I just took part in a twitter discussion about the trade-offs between sequencing depth and number of independent biological replicate (per treatment group) for differential gene expression analysis. While there are applications of RNA-seq where sequencing deeply (more than say 50 million reads for a given sample) can be important for discovery. However, most researchers I interact with are interested at some level with differential expression among groups (different genotypes, species, tissues, etc). As with everything else that requires making estimates and quantifying uncertainty for those estimates (minimally necessary for differential expression), you need independent biological samples within each group as well. The ENCODE guidelines suggest a minimum of 2 biological replicates per treatment group (well they do not say "biological" replicates, but I will give them the benefit of the doubt).

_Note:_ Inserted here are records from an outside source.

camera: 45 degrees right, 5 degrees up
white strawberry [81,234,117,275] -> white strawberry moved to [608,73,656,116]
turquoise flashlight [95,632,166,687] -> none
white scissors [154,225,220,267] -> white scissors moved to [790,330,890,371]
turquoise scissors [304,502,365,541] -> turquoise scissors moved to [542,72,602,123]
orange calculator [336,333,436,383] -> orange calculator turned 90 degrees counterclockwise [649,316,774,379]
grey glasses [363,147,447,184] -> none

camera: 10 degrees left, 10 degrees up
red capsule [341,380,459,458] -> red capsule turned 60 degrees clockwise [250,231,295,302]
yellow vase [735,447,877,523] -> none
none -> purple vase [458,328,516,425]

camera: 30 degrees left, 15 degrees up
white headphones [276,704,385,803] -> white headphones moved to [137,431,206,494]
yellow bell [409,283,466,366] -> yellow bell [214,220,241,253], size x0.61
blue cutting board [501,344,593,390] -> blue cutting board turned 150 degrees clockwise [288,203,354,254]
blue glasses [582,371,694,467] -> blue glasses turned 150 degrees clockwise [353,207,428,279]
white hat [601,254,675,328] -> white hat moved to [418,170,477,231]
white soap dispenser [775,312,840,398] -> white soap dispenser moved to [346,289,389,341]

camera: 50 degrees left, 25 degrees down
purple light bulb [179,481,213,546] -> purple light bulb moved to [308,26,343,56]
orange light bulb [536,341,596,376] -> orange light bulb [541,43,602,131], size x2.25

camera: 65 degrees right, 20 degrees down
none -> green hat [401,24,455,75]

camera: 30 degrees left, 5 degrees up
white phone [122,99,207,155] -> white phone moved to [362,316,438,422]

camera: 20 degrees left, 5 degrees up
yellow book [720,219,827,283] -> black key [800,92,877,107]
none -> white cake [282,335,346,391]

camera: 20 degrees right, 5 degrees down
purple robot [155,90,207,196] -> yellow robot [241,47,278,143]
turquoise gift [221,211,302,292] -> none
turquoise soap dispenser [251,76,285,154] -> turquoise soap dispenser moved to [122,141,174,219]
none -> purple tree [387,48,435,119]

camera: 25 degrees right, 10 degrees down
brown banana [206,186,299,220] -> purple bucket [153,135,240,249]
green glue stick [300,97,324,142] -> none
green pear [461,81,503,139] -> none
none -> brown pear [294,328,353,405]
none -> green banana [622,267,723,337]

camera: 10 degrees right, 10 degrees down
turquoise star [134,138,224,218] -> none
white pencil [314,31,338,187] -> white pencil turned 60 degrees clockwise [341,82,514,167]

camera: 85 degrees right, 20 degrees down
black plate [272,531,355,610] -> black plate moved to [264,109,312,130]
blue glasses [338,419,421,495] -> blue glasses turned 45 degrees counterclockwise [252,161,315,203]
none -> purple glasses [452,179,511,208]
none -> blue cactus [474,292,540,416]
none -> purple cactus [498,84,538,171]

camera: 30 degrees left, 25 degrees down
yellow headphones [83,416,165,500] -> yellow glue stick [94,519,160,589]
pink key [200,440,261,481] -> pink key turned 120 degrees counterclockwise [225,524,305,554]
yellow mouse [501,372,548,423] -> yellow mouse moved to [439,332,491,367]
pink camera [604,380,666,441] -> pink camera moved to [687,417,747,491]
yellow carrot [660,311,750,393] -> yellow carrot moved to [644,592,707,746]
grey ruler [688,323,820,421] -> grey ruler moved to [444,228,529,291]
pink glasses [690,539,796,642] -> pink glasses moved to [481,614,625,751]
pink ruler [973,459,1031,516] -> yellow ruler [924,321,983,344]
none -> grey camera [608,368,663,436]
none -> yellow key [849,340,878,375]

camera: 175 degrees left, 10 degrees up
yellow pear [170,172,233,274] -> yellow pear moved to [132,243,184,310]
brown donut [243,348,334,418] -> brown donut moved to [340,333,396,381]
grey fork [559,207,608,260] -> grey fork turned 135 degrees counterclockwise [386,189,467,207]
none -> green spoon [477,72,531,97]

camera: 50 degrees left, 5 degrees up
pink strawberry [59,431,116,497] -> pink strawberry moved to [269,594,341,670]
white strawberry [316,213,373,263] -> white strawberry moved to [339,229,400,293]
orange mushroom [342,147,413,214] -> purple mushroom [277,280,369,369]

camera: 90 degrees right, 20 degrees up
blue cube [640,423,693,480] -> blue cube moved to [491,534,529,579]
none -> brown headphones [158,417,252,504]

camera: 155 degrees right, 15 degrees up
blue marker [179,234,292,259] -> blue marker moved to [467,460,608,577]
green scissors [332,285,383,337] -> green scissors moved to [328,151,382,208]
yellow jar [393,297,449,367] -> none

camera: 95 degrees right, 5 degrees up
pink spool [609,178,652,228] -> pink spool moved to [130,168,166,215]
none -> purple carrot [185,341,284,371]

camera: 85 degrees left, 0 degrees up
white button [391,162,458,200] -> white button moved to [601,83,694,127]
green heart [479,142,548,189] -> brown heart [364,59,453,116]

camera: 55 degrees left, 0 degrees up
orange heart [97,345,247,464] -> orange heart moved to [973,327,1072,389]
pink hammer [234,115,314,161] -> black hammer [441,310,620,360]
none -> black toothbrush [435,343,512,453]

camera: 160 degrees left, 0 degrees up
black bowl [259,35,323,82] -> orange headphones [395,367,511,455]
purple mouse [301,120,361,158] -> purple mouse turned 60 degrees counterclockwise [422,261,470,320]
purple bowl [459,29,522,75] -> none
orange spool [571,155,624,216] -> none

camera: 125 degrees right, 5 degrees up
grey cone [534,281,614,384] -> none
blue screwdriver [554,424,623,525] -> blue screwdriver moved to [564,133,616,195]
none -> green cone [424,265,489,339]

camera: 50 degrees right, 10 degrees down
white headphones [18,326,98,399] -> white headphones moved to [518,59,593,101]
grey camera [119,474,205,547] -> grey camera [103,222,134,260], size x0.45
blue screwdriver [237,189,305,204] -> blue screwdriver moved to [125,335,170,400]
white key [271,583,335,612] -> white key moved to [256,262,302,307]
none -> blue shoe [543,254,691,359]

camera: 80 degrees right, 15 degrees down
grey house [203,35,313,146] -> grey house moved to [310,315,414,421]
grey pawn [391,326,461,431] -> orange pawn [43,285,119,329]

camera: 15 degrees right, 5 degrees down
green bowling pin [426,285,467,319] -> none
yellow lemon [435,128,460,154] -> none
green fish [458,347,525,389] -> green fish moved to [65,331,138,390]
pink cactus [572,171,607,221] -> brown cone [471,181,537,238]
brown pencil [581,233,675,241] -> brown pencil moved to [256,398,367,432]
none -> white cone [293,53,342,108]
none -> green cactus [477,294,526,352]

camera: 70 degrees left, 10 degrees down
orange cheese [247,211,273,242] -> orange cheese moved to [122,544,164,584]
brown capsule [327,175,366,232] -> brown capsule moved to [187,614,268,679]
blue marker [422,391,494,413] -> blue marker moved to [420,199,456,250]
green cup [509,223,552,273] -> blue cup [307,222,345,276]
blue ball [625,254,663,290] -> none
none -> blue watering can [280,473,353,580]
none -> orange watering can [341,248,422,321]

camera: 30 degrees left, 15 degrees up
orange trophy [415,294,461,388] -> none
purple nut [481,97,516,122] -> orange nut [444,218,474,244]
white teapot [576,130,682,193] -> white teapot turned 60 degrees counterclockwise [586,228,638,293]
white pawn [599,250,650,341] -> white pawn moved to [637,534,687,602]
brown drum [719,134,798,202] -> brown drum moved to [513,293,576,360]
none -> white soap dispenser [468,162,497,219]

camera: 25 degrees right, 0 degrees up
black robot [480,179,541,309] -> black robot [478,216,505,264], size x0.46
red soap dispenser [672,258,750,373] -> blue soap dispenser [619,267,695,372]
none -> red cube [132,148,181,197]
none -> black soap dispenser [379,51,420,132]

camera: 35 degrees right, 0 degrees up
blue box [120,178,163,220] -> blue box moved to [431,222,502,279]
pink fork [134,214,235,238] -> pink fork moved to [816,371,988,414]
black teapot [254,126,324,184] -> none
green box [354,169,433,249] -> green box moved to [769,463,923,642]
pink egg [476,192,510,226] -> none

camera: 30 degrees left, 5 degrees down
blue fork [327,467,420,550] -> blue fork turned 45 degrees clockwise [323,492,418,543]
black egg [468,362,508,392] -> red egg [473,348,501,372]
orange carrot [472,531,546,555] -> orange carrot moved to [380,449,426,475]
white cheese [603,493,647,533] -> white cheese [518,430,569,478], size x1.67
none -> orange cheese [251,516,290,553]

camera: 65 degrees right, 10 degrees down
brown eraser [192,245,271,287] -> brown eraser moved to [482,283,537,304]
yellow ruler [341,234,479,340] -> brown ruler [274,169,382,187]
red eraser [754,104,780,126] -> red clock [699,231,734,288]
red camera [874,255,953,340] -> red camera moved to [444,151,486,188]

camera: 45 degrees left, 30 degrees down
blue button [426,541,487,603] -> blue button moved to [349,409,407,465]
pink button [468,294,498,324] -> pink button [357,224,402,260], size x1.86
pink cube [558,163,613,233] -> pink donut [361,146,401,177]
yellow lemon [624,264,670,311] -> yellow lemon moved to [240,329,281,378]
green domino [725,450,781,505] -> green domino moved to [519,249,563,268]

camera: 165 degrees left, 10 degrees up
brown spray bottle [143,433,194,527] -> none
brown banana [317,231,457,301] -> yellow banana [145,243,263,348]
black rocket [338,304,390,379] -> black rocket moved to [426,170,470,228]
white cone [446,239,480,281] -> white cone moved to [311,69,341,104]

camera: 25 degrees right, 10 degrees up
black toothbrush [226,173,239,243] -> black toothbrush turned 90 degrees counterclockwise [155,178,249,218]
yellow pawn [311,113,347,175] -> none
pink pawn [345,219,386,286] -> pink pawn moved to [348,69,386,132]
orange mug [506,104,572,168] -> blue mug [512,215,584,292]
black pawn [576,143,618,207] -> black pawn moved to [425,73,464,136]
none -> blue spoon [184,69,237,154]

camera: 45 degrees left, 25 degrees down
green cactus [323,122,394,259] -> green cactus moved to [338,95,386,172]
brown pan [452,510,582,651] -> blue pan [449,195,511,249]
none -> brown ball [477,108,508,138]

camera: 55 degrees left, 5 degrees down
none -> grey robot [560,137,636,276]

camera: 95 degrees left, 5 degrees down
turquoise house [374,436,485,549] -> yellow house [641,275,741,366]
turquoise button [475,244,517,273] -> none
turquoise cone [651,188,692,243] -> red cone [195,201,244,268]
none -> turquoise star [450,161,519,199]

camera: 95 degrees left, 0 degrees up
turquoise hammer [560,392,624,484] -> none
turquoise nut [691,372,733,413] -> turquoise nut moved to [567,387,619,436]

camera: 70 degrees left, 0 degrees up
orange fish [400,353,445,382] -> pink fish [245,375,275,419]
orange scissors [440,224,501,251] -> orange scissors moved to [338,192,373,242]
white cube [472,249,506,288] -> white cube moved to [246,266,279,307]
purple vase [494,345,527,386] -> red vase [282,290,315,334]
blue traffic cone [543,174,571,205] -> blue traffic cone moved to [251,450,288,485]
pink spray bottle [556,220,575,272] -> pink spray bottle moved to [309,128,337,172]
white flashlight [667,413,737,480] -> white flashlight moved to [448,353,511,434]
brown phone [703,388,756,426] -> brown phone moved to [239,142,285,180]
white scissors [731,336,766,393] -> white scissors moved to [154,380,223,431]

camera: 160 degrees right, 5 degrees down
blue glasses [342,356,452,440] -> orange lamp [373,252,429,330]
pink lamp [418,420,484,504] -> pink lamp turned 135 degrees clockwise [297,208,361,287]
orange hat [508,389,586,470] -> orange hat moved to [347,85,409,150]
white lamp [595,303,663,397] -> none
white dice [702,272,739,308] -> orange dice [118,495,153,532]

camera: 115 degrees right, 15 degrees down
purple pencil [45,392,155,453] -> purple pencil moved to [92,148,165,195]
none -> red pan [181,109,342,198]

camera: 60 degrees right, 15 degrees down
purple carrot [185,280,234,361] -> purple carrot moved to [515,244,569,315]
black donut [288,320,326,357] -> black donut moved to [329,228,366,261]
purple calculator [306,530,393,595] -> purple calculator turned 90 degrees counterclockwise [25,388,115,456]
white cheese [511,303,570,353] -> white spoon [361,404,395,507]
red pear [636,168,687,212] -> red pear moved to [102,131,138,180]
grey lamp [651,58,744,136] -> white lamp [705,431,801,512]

However, numerous studies have demonstrated that 2 is rarely sufficient (see links below). I have no idea where the ENCODE got this number from. Generally you want to aim for 4 or more for simple experimental designs. There are numerous studies that have shown this (both by simulation and by rarefaction analysis). These also demonstrate that on balance, beyond a certain read depth per sample (somewhere between 10-25 million reads per sample) there is diminishing returns for rare transcripts (in terms of differential expression), and that it is better to do more independent biological replication (say 5 samples each at 20 million reads) rather than more depth (2 independent biological samples at 50 million reads each). The exact number depends on a number of factors including biological variability (and measurement error) within groups, as well as experimental design. A number of tools have been developed to help folks with figuring out optimal designs.
Here are just a few such studies (there are many more, just wanted a handful for the moment).
http://www.ncbi.nlm.nih.gov/pubmed/24319002
http://www.ncbi.nlm.nih.gov/pubmed/25246651
http://www.ncbi.nlm.nih.gov/pubmed/22985019
http://www.ncbi.nlm.nih.gov/pubmed/22268221
http://www.ncbi.nlm.nih.gov/pubmed/23497356
Check out
http://bfg.oxfordjournals.org/content/early/2011/12/30/bfgp.elr041.full.pdf+html
for a brief and succinct discussion of these and other issues.
And yes, depending on your questions, read length (and PE for SE ) also contribute!